08: Laws—The Legacy of Cephalus
Professor Sugrue argues that toward the end of his life, Plato recognized serious problems with his philosophical positions—so serious that he wrote very little for more than 10 years—and that the "Laws" is one of the dialogues designated to a "second best" philosophical position.

09: Protagoras—The Dialectic of the Many and the One
A comic dialogue in which Socrates develops his argument on the nature of virtue, concluding that virtue is knowledge and, therefore, can be taught.

10: Gorgias—The Temptation to Speak
Socrates engages Gorgias, one of the great Sophists, in discussions of virtue and education, and converts Gorgias to teach true virtue rather than the corrupt craft of rhetoric.

11: Parmenides—"Most True"
This dialogue prefigures Hegel for its baffling qualities; it is a protracted and very difficult discussion on the nature of being and the consequences of Plato's conclusions for the theory of the ideal forms of being.
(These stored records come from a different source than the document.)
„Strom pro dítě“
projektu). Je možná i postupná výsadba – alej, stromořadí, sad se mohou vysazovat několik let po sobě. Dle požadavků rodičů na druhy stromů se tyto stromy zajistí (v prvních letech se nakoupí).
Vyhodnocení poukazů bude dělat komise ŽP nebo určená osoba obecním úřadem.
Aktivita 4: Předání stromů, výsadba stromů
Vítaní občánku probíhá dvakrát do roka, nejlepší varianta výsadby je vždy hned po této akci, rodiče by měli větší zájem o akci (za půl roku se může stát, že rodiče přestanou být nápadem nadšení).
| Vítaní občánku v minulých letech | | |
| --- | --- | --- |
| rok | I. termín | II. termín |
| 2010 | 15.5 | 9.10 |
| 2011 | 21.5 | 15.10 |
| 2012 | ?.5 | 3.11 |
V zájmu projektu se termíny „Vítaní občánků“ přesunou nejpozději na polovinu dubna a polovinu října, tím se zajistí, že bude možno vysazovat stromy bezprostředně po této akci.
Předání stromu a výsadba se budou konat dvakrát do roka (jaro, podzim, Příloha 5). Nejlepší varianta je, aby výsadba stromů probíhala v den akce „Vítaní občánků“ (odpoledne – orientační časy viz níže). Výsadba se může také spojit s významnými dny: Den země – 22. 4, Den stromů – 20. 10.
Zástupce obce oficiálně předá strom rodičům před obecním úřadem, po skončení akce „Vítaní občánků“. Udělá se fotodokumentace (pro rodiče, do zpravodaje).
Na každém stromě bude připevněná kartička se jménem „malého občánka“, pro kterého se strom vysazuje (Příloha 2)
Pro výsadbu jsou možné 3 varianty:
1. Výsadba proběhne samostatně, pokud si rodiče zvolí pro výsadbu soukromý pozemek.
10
12: Sophist and Statesman—The Formal Disintegration of Justice
This pair of dialogues continues Plato's later project to expose the weaknesses of his earlier works and to propose and defend a workable theory and practice for knowledge and politics.

13: Phaedrus—Hymn to Love
The great lyrical masterpiece of Platonic poetry. The main themes of love and rhetoric are bridged by related themes: identity, the soul, desire, and the longing for ultimate beauty.
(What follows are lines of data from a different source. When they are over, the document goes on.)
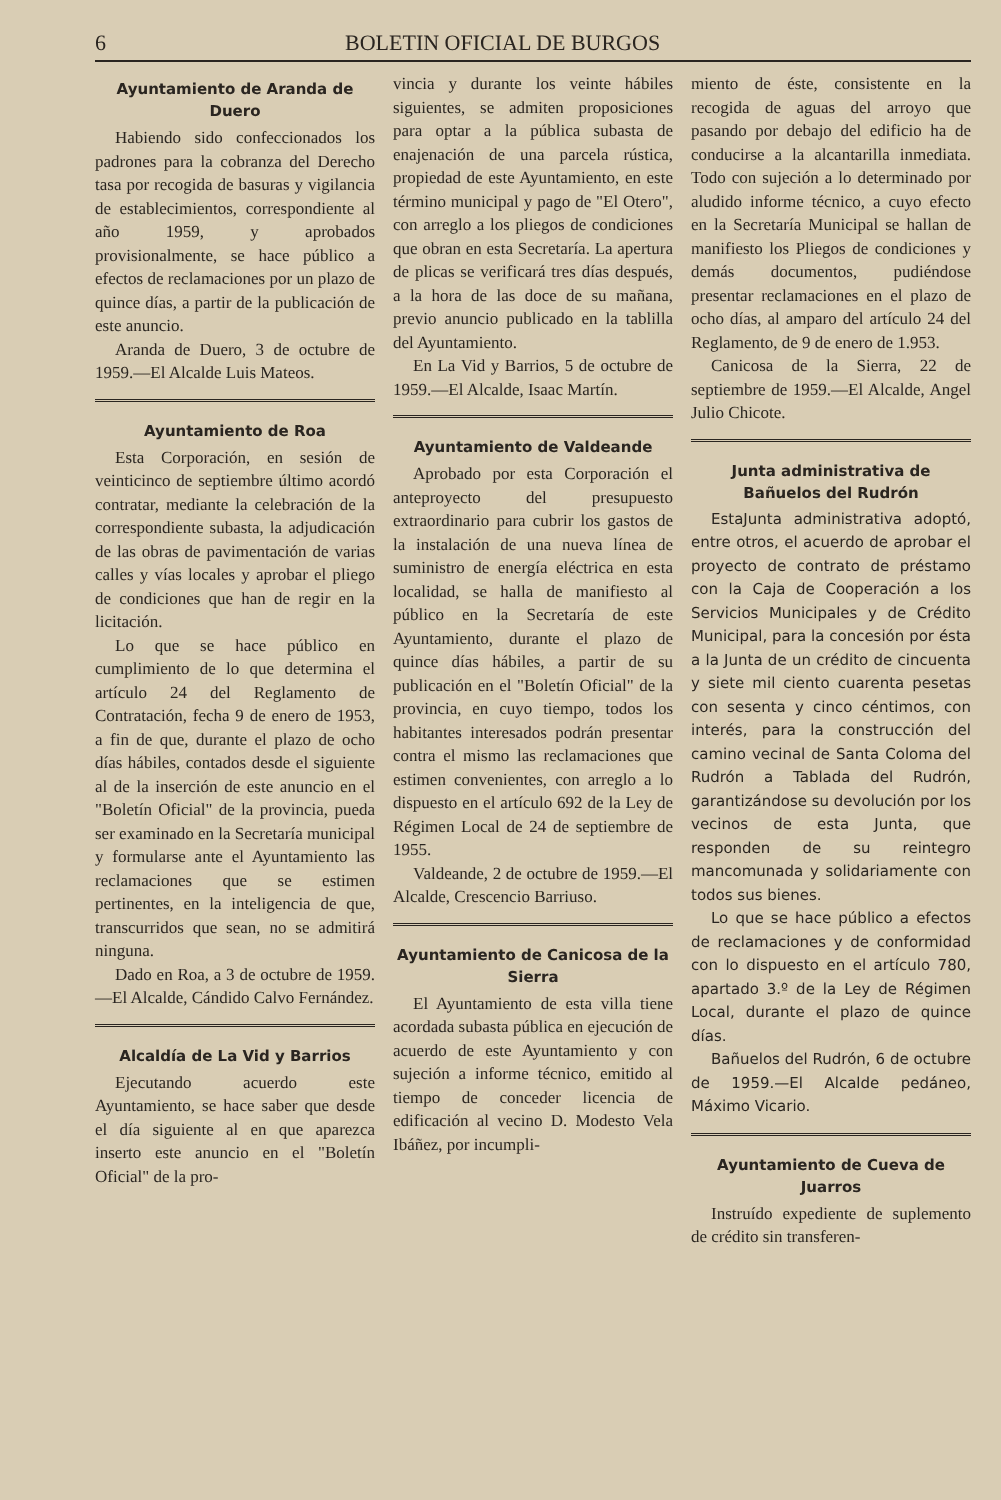6 BOLETIN OFICIAL DE BURGOS
Ayuntamiento de Aranda de Duero
Habiendo sido confeccionados los padrones para la cobranza del Derecho tasa por recogida de basuras y vigilancia de establecimientos, correspondiente al año 1959, y aprobados provisionalmente, se hace público a efectos de reclamaciones por un plazo de quince días, a partir de la publicación de este anuncio.
Aranda de Duero, 3 de octubre de 1959.—El Alcalde Luis Mateos.
Ayuntamiento de Roa
Esta Corporación, en sesión de veinticinco de septiembre último acordó contratar, mediante la celebración de la correspondiente subasta, la adjudicación de las obras de pavimentación de varias calles y vías locales y aprobar el pliego de condiciones que han de regir en la licitación.
Lo que se hace público en cumplimiento de lo que determina el artículo 24 del Reglamento de Contratación, fecha 9 de enero de 1953, a fin de que, durante el plazo de ocho días hábiles, contados desde el siguiente al de la inserción de este anuncio en el "Boletín Oficial" de la provincia, pueda ser examinado en la Secretaría municipal y formularse ante el Ayuntamiento las reclamaciones que se estimen pertinentes, en la inteligencia de que, transcurridos que sean, no se admitirá ninguna.
Dado en Roa, a 3 de octubre de 1959.—El Alcalde, Cándido Calvo Fernández.
Alcaldía de La Vid y Barrios
Ejecutando acuerdo este Ayuntamiento, se hace saber que desde el día siguiente al en que aparezca inserto este anuncio en el "Boletín Oficial" de la pro-
vincia y durante los veinte hábiles siguientes, se admiten proposiciones para optar a la pública subasta de enajenación de una parcela rústica, propiedad de este Ayuntamiento, en este término municipal y pago de "El Otero", con arreglo a los pliegos de condiciones que obran en esta Secretaría. La apertura de plicas se verificará tres días después, a la hora de las doce de su mañana, previo anuncio publicado en la tablilla del Ayuntamiento.
En La Vid y Barrios, 5 de octubre de 1959.—El Alcalde, Isaac Martín.
Ayuntamiento de Valdeande
Aprobado por esta Corporación el anteproyecto del presupuesto extraordinario para cubrir los gastos de la instalación de una nueva línea de suministro de energía eléctrica en esta localidad, se halla de manifiesto al público en la Secretaría de este Ayuntamiento, durante el plazo de quince días hábiles, a partir de su publicación en el "Boletín Oficial" de la provincia, en cuyo tiempo, todos los habitantes interesados podrán presentar contra el mismo las reclamaciones que estimen convenientes, con arreglo a lo dispuesto en el artículo 692 de la Ley de Régimen Local de 24 de septiembre de 1955.
Valdeande, 2 de octubre de 1959.—El Alcalde, Crescencio Barriuso.
Ayuntamiento de Canicosa de la Sierra
El Ayuntamiento de esta villa tiene acordada subasta pública en ejecución de acuerdo de este Ayuntamiento y con sujeción a informe técnico, emitido al tiempo de conceder licencia de edificación al vecino D. Modesto Vela Ibáñez, por incumpli-
miento de éste, consistente en la recogida de aguas del arroyo que pasando por debajo del edificio ha de conducirse a la alcantarilla inmediata. Todo con sujeción a lo determinado por aludido informe técnico, a cuyo efecto en la Secretaría Municipal se hallan de manifiesto los Pliegos de condiciones y demás documentos, pudiéndose presentar reclamaciones en el plazo de ocho días, al amparo del artículo 24 del Reglamento, de 9 de enero de 1.953.
Canicosa de la Sierra, 22 de septiembre de 1959.—El Alcalde, Angel Julio Chicote.
Junta administrativa de Bañuelos del Rudrón
EstaJunta administrativa adoptó, entre otros, el acuerdo de aprobar el proyecto de contrato de préstamo con la Caja de Cooperación a los Servicios Municipales y de Crédito Municipal, para la concesión por ésta a la Junta de un crédito de cincuenta y siete mil ciento cuarenta pesetas con sesenta y cinco céntimos, con interés, para la construcción del camino vecinal de Santa Coloma del Rudrón a Tablada del Rudrón, garantizándose su devolución por los vecinos de esta Junta, que responden de su reintegro mancomunada y solidariamente con todos sus bienes.
Lo que se hace público a efectos de reclamaciones y de conformidad con lo dispuesto en el artículo 780, apartado 3.º de la Ley de Régimen Local, durante el plazo de quince días.
Bañuelos del Rudrón, 6 de octubre de 1959.—El Alcalde pedáneo, Máximo Vicario.
Ayuntamiento de Cueva de Juarros
Instruído expediente de suplemento de crédito sin transferen-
14: Symposium—The Pride of Love
Plato's famous description of a drunken discussion among Socrates and other remarkable Greeks concerning the nature of love.

15: The Platonic Achievement
Professor Sugrue summarizes his view of the intended and actual effects of Plato's work. Platonic argument is usually appreciated as the origin of Western speculation, but it is at least as important, Sugrue argues, to view Plato form the perspective of the intellectual traditions he continued and transformed.

16: The Living Voice
Professor Sugrue attempts a summary and understanding of Plato's new hero, Socrates himself. This hero, as seen through the dialogues, is a deeply ironic character because his questions often lead to no conclusions; he is distrustful of the written work and yet that is how we come to know him.